*REQUIRED TASKS*:
1: Please repeat a part of the fuel economy article verbatim. Begin at the words "Of course, there's" and stop after "House of Representatives.".
2: Condense the paragraph of the fuel economy article beginning "One thing is pretty clear" into a short bulleted list that keeps its main facts.

==== SELECTED EXTRACT ====

Is 56 MPG a Bridge Too Far?
By Bill Moore
Posted: 21 Jul 2011
One thing is pretty clear after reading Bob Lutz's "Car Guys vs Bean Counters," he absolutely detests CAFE fuel economy standards. He views their imposition in the early 1970s as a politically expedient act of cowardice by a Congress without the guts to impose a gradually-escalating federal fuel tax. His preferred option is a 25¢ tax that increased annually until it reaches a level comparable to those in Europe. Had we done that back then, U.S. cars would already be as efficient as those in Europe, where such taxes were imposed over the decades and consumers responded by buying, he argues, more fuel saving vehicles.
Of course, there's little point in debating the merits of his view since there's zip chance the ideologically gridlocked American Congress will impose such a tax anytime in the foreseeable future, not with the fanatical Tea Party caucus calling the shots on the Republican side of the House of Representatives.
So, we are, in all likelihood for better or worse, locked into our present Corporate Average Fuel Economy regime with the current political fissure divided over a proposed 56.2 miles per gallon standard by 2025.

==== MATERIAL SHOWN ====

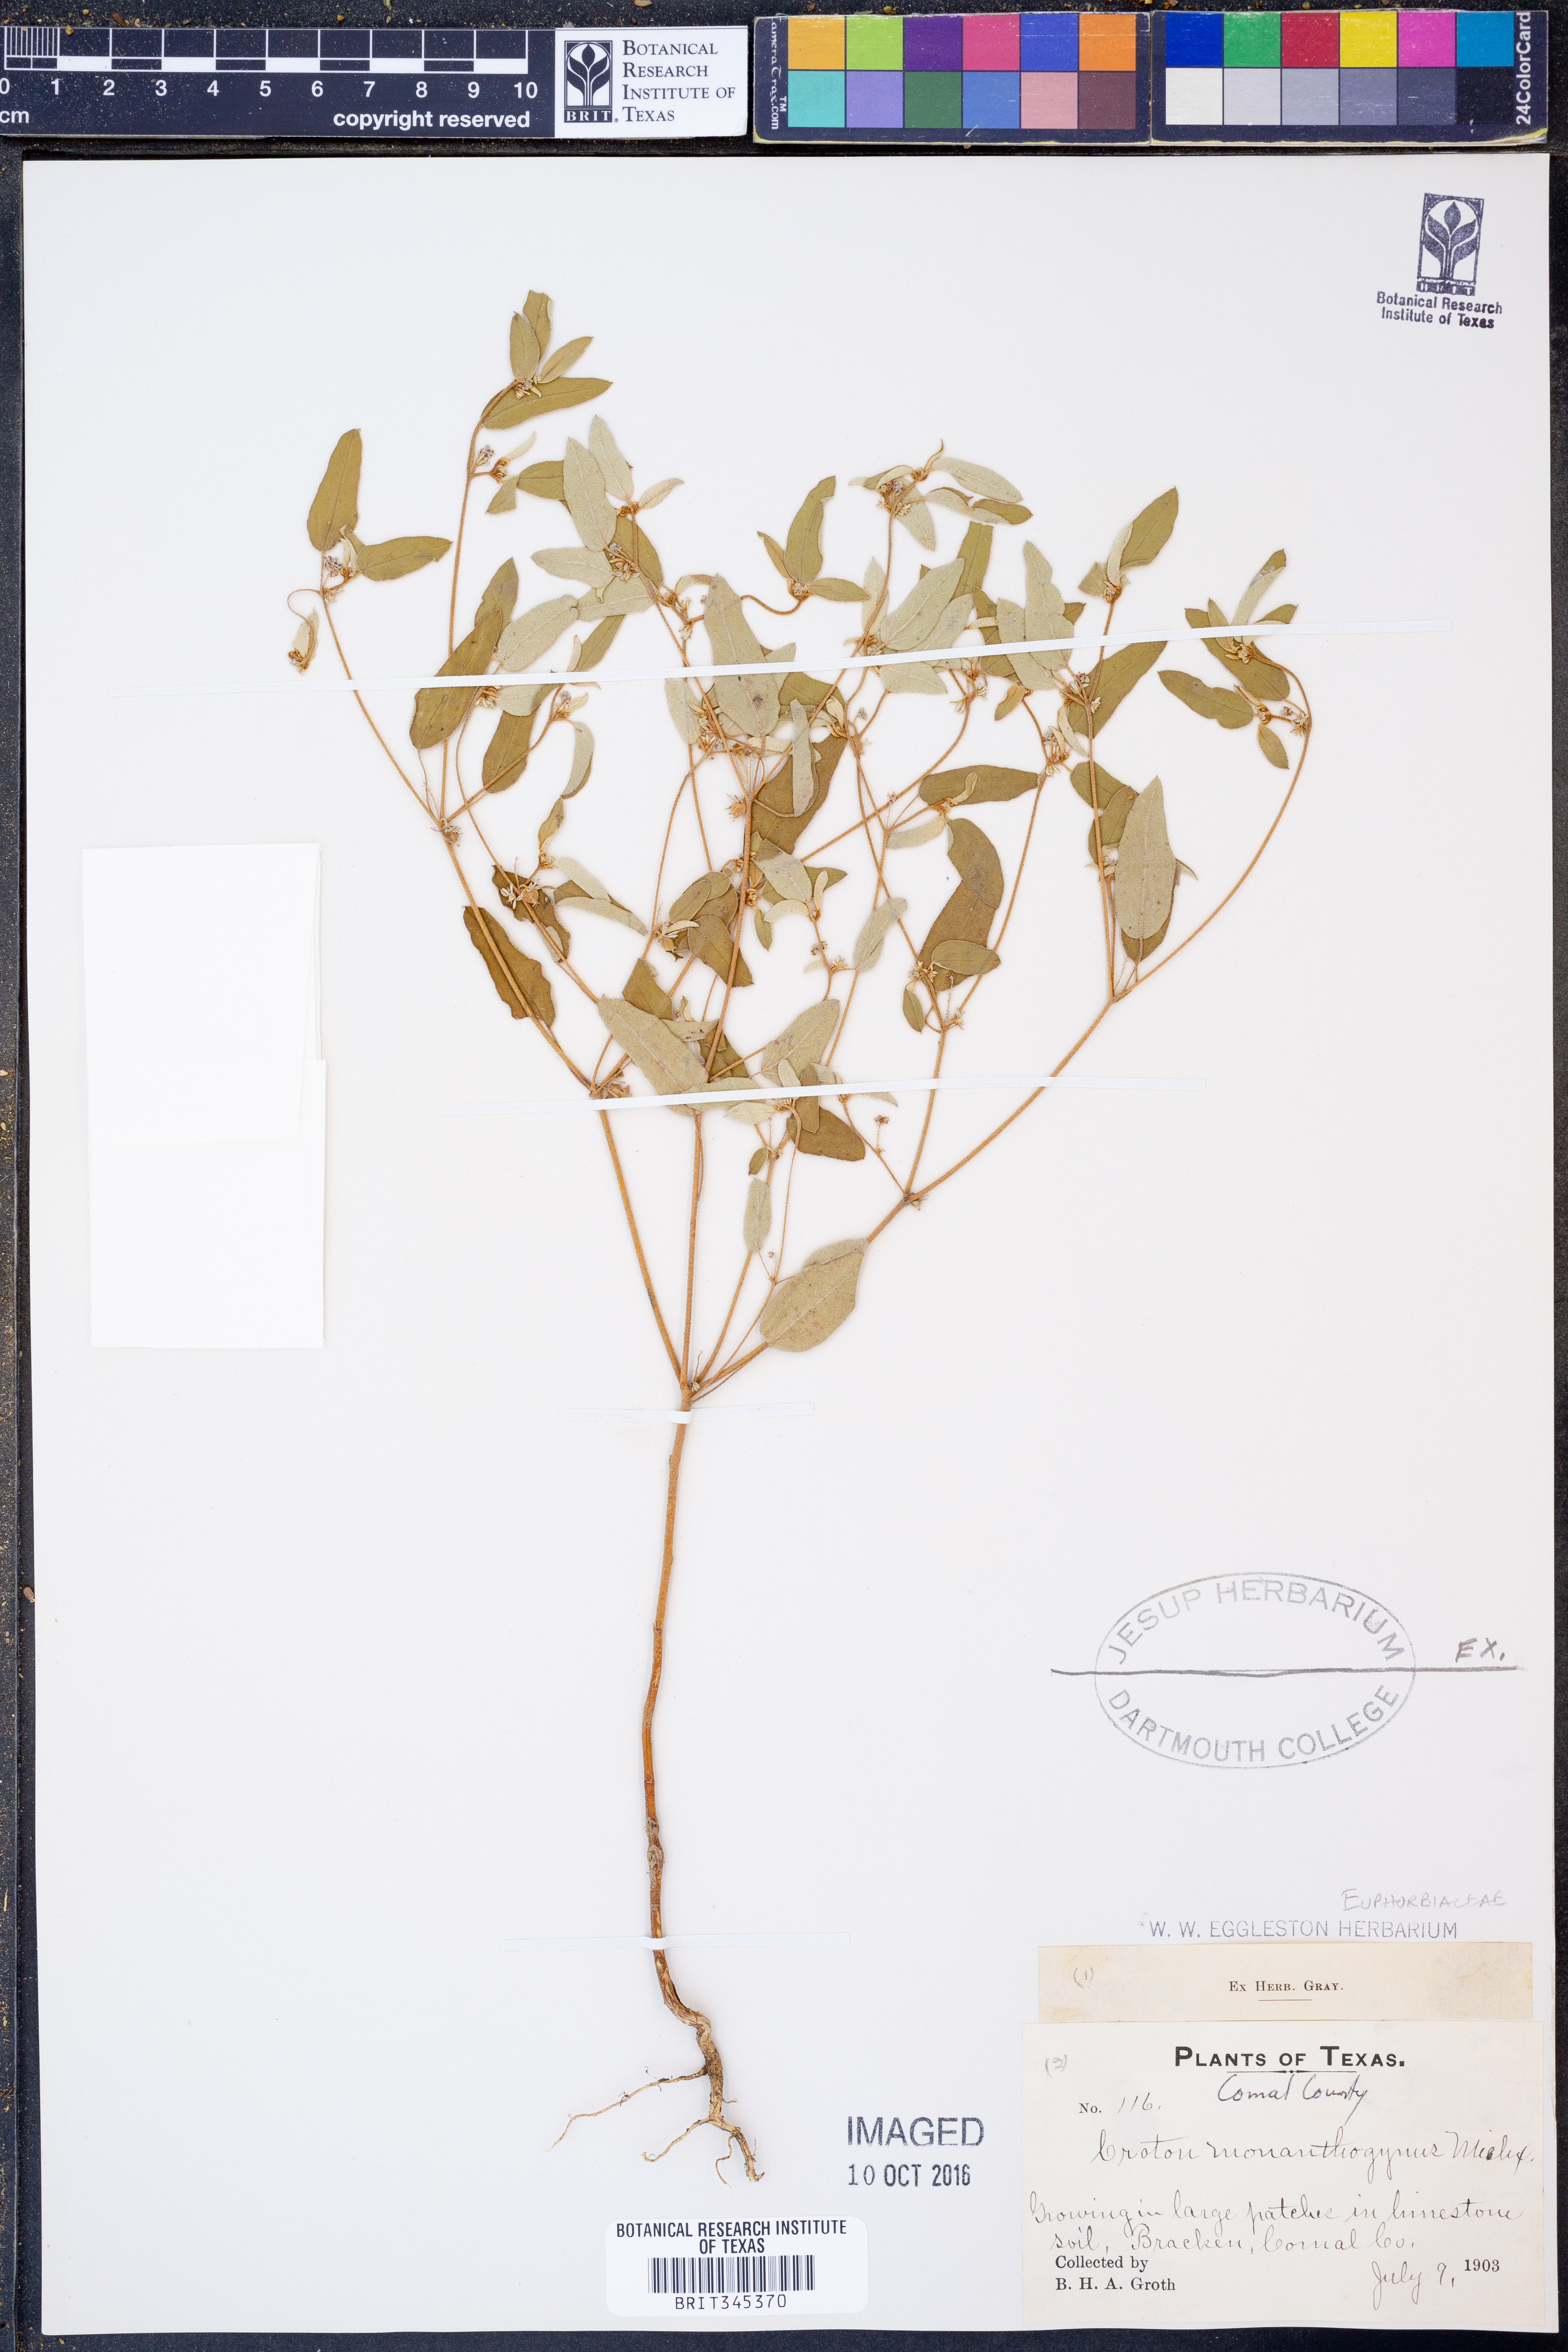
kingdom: Plantae
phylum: Tracheophyta
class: Magnoliopsida
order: Malpighiales
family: Euphorbiaceae
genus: Croton
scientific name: Croton monanthogynus
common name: One-seed croton
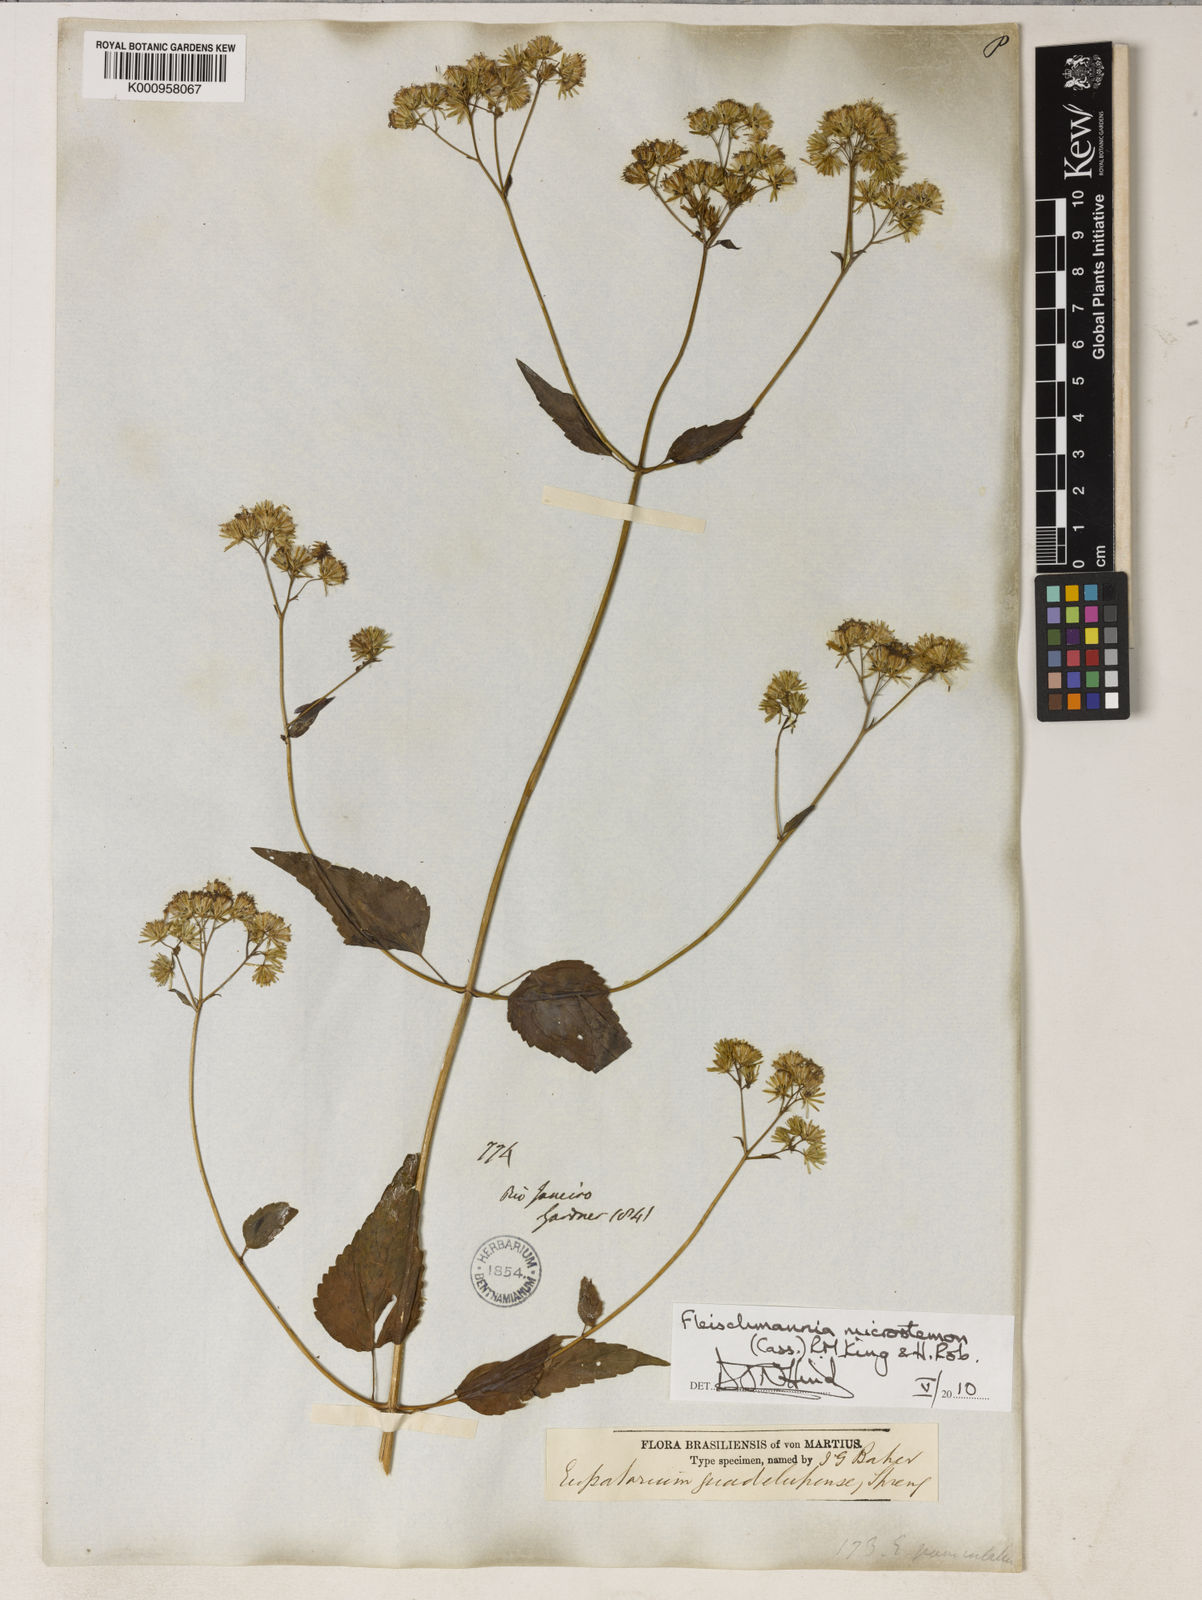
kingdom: Plantae
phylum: Tracheophyta
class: Magnoliopsida
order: Asterales
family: Asteraceae
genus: Fleischmannia
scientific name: Fleischmannia microstemon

====

*EXPECTED RESPONSES*:
1:
Of course, there's little point in debating the merits of his view since there's zip chance the ideologically gridlocked American Congress will impose such a tax anytime in the foreseeable future, not with the fanatical Tea Party caucus calling the shots on the Republican side of the House of Representatives.

2:
- Bob Lutz's "Car Guys vs Bean Counters" makes clear that he detests CAFE fuel economy standards.
- He sees their imposition in the early 1970s as a politically expedient act of cowardice by a Congress that lacked the guts to impose a gradually escalating federal fuel tax.
- He prefers a 25¢ tax that increases annually until it reaches a level comparable to Europe's.
- He argues that, had this been done then, U.S. cars would already be as efficient as European ones, because Europeans, facing such taxes over the decades, bought more fuel-saving vehicles.